Thursday, December 18, 2014

Muscle: Your Body's Amino Acid Store

In my previous post, I talked about how your bone is not merely structural, but is also a mineral store for you body. It turns out that muscle is not merely for generating force, or for impressing other people, but is the protein store for you body.

Why should you care? If your body suffers some kind of damage, it will need to repair itself. It will use protein to do so. Where will it get it? From food, or, if there isn't enough dietary protein, from muscle. See this article for details. Burn victims and cancer survivors do better with more protein stores, for example.

It turns out that muscle doesn't just protect you from injury by making you stronger, it provides a necessary reservoir of amino acids to help you get better after injury or illness. As Mark Rippetoe has famously said, strong people are harder to kill, a fact that the medical literature supports.

Friday, November 28, 2014

Is Stress a Bad Thing?



It worked for Conan.


I was talking to some friends the other day, and the topic of weightlifting came up. It comes up a lot because I've gained a lot of muscle mass in the last few years. Anyway, my friend asked what I did, and I told him that I squat, press, bench press, and deadlift. "How much do you deadlift?" I told him that I'm currently at 540lbs, which isn't much for a man my size, but was impressive to him.

"Oh, I could never do that. I'd be afraid to put that much stress on my back."

I explained that you don't start training with 500lbs, but even so, stress isn't a bad thing. It's a stimulus, that gets a response from the body. The human body will adapt to a stress that is put on it. We want this to happen, because a lack of stress is also a stimulus. My friend wanted to protect his back, and so would refrain from doing anything that he perceived would cause stress to his back. How does his back musculature and skeleton respond? They get smaller and weaker!

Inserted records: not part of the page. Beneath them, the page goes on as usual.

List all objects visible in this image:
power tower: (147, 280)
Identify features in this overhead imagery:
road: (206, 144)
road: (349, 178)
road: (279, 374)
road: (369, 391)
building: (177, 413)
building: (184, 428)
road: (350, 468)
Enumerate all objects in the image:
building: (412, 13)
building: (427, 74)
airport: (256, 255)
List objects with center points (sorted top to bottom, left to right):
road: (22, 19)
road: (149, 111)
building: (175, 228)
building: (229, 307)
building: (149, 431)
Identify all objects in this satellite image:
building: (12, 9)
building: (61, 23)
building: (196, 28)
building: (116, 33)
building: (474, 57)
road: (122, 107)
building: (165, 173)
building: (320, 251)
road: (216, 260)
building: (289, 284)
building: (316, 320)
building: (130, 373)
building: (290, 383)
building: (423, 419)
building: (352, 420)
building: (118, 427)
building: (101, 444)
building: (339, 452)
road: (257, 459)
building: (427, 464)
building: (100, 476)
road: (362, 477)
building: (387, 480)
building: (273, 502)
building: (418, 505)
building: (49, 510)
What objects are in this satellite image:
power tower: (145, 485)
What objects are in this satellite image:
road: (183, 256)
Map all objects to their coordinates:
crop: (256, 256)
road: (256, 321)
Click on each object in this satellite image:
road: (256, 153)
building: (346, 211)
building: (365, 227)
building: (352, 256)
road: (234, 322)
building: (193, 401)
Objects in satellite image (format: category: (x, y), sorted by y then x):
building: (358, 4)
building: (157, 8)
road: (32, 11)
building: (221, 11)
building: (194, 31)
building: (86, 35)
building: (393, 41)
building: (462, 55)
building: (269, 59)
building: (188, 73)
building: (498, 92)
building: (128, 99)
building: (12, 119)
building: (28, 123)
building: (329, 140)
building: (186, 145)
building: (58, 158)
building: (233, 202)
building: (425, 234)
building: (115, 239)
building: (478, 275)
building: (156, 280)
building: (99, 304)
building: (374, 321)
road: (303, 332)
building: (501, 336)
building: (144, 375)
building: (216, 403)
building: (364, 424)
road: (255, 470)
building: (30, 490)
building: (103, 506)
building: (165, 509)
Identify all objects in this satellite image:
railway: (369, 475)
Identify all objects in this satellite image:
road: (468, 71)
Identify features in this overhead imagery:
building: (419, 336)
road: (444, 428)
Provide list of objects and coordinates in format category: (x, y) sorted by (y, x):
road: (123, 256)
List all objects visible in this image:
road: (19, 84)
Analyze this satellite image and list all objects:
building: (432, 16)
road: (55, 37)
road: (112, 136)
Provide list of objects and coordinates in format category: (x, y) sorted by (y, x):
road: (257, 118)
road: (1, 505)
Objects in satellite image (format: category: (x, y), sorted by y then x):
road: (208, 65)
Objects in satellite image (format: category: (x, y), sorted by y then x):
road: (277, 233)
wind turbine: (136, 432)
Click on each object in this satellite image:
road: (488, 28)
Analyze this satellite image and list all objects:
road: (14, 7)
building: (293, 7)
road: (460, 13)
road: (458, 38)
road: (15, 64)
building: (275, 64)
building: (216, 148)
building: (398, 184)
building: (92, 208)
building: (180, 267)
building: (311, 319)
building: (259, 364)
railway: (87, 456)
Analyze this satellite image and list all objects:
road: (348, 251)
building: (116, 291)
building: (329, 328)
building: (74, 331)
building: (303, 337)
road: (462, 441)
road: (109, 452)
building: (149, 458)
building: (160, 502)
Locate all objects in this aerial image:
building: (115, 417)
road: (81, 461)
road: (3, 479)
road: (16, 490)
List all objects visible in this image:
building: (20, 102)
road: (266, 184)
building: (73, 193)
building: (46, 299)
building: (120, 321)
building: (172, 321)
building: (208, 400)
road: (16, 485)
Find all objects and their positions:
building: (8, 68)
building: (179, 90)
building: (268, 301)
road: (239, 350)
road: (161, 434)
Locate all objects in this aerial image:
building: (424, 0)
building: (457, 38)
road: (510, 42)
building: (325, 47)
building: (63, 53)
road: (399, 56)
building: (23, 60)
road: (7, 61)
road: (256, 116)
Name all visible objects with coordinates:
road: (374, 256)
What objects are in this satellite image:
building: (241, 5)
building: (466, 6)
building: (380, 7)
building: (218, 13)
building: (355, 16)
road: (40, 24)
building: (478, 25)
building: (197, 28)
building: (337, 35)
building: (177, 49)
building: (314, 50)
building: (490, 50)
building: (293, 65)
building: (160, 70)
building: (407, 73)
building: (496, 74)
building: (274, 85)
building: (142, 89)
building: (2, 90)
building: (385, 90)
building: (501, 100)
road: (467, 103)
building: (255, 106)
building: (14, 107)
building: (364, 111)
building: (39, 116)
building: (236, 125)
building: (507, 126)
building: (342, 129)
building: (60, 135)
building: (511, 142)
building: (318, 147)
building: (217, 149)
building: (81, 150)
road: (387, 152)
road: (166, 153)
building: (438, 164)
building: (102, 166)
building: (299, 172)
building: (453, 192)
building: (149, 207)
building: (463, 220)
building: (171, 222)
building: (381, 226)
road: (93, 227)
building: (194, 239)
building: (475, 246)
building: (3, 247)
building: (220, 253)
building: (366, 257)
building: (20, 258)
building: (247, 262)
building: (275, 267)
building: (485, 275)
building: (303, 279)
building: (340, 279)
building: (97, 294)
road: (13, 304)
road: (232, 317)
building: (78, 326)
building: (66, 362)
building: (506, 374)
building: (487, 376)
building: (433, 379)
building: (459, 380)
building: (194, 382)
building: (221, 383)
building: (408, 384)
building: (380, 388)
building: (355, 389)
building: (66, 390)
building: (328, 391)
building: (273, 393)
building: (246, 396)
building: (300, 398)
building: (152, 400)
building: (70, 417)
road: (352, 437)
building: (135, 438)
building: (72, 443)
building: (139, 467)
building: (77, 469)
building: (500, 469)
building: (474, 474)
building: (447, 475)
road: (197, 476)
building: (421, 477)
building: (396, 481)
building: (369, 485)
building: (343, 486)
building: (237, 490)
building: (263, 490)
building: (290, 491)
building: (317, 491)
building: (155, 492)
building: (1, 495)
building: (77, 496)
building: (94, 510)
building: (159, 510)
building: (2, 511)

Let me say this in another way: the strategy he has employed to protect his back is actually making his back weaker, and more likely to get injured. Counterproductive, right?

We all know that muscle atrophies when it isn't used, but bones do the same thing. Your bones are constantly undergoing a process of remodeling, where calcium is removed from the bones and returned to it. Calcium is important for the proper functioning of the rest of the body, and the bones are where it is stored. If you need more, the body will borrow it from the bones, and your body will repay the loan later. If you spend a few weeks on crutches, you could lose as much as a third of the mass of your femur, because your body thinks that it doesn't need to repay the loan. After all, if you aren't putting weight on a bone, why does it need to be strong? That calcium can be better used elsewhere.

Inactivity is not the answer. Find a competent coach, put your body under the right kind of stress, and get stronger.